Wir blieben den ganzen Tag in Lausa, wo sich gegen Abend auch die Hermsdorsfschen Herrschaften mit ihren Verwandten und vielen anderen gottesfürchtigen Leuten aus den verschiedensten Ständen am langen Tisch des Pastors zusammenfanden. Durch die kirchliche Handlung, der sie am Vormittage sämtlich beigewohnt, waren aller Herzen noch erwärmt, und mein Vater verlebte Stunden unter ihnen, die ihm zum Vorschmack des Himmels wurden. So, meinte er, würde es einst dort oben werden, wenn vor dem Anschauen Gottes alle Schranken der Meinung, des Standes und Bekenntnisses zusammenbrächen und Christus allen alles in allem sein würde. Die selige Erfüllung stand ihm näher, als er dachte.

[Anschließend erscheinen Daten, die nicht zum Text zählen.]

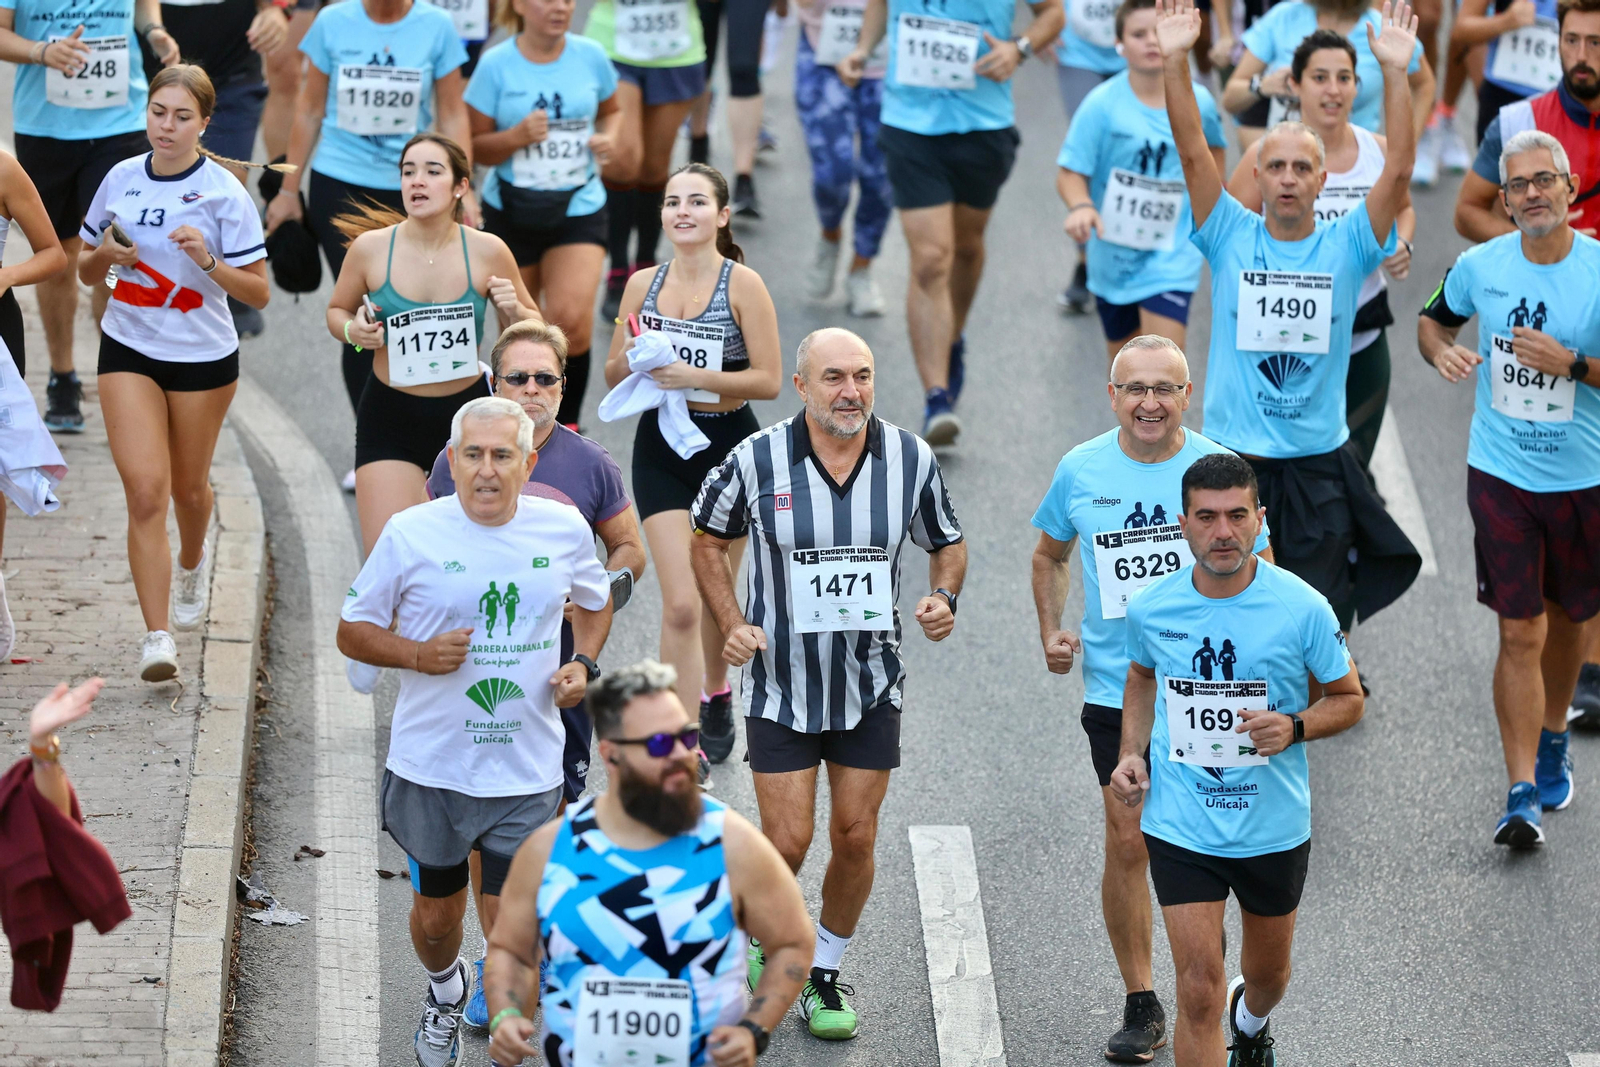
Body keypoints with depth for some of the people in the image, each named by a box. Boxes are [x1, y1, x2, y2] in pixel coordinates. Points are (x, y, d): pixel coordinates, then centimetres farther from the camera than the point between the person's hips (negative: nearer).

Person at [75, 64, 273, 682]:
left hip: (204, 357, -1)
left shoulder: (223, 191, -11)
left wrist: (207, 260, -26)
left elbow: (258, 293, -10)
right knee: (145, 489, -13)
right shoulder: (121, 180, 0)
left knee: (187, 486, 16)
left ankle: (191, 563, 52)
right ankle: (158, 636, -14)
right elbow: (86, 274, 11)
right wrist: (105, 255, -11)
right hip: (128, 350, 1)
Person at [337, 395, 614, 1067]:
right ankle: (445, 991, 52)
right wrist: (418, 654, -18)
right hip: (430, 767, 0)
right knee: (436, 916, 17)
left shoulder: (566, 529, -1)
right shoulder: (411, 533, -9)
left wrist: (584, 664, 1)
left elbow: (595, 600, 20)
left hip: (527, 771, 0)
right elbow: (352, 632, 0)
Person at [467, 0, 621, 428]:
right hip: (512, 211, 0)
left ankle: (567, 423, -1)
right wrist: (518, 136, -22)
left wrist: (609, 136, -5)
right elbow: (475, 146, -3)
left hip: (578, 208, 0)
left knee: (572, 320, -19)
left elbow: (611, 109, 17)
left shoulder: (590, 56, -1)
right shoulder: (496, 65, -7)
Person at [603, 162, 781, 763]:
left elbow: (768, 380, -12)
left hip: (729, 446, -1)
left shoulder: (742, 285, -10)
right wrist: (631, 359, -14)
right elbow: (613, 376, 8)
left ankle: (716, 693, 44)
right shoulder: (643, 284, 1)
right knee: (679, 603, -10)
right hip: (661, 448, 1)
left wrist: (695, 376, -23)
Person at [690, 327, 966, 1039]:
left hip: (871, 685, 2)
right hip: (781, 683, -2)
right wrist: (732, 624, -8)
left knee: (855, 838, 4)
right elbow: (708, 541, 5)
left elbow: (947, 543, 10)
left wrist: (944, 598, -10)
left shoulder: (911, 459, -6)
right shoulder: (757, 461, -11)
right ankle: (757, 939, 27)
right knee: (787, 841, -5)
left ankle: (824, 973, 25)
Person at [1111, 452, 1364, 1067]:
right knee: (1199, 991, -10)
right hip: (1179, 826, -1)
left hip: (1275, 827, 1)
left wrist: (1294, 727, -20)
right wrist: (1132, 754, 1)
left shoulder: (1302, 609, -13)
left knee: (1268, 973, 23)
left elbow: (1348, 698, 0)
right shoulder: (1151, 609, -6)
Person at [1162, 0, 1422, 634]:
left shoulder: (1346, 247, 1)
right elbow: (1193, 152, -9)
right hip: (1233, 458, 0)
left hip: (1319, 462, 0)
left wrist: (1395, 73, -19)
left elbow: (1398, 170, -11)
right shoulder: (1230, 238, 0)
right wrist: (1175, 61, -20)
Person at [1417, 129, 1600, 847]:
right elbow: (1432, 319, 16)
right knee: (1521, 632, -7)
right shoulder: (1480, 267, -3)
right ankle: (1523, 794, -5)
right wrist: (1441, 351, -5)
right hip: (1500, 473, 0)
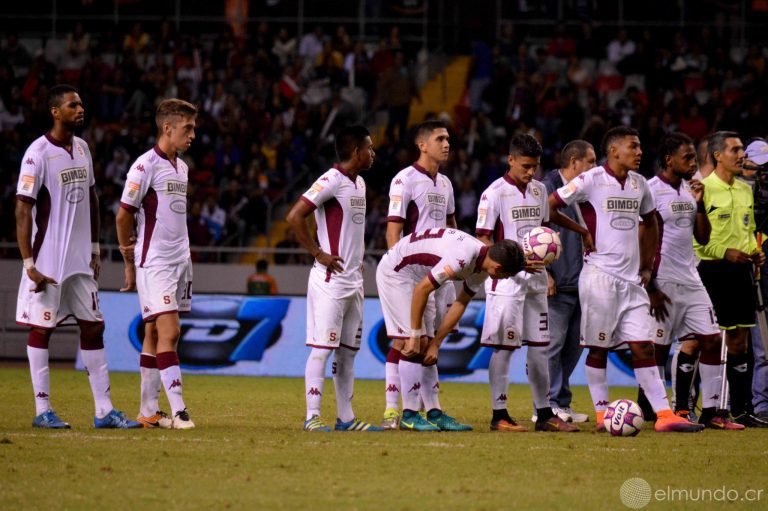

Als wir durch die nächtliche Heide nach Hause fuhren, gaben die Gespräche meines Vaters noch auf dem ganzen Wege Zeugnis von den beseligenden Eindrücken, die er empfangen. Er danke Gott von Herzen, sagte er, daß er ihn einen Tag habe sehen lassen wie diesen; nun sei er unsertwegen ganz beruhigt, denn eine Kirche, die noch solche Zeugen, solch ein Bekenntnis und solche Gottesdienste habe, sei nicht vom Heiligen Geist verlassen. Wie überglücklich war die Mutter, als sich der Heimgekehrte auch gegen sie in gleicher Weise aussprach!